Stored records
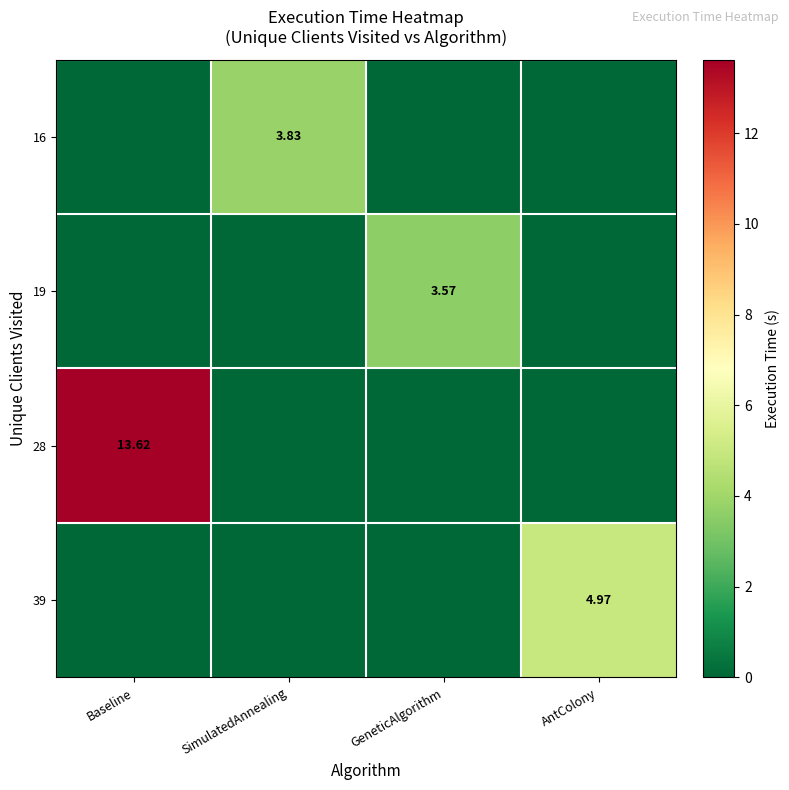

At which label does 28 reach its minimum?

SimulatedAnnealing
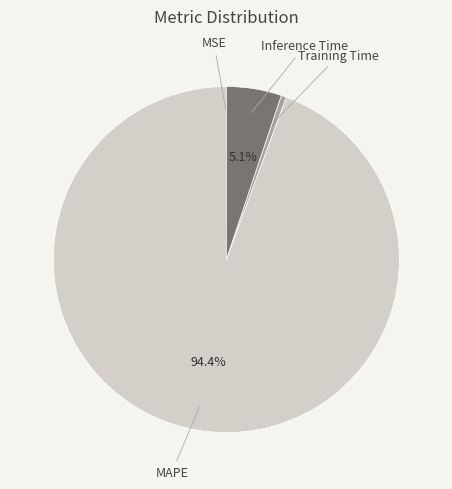

What percentage do Inference Time and MAPE together represent?

99.5%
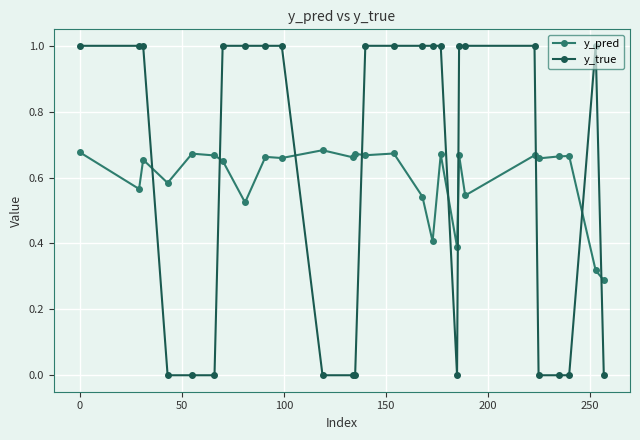

Rank the series by their maximum value, from highest to lowest.

y_true, y_pred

__TASK BRIEF__. Render every line of the material above as a numbered list, skipping blank lines and omitting the pictures.

__TASK OUTPUT__.
1. At which label does 28 reach its minimum?
2. SimulatedAnnealing
3. What percentage do Inference Time and MAPE together represent?
4. 99.5%
5. Rank the series by their maximum value, from highest to lowest.
6. y_true, y_pred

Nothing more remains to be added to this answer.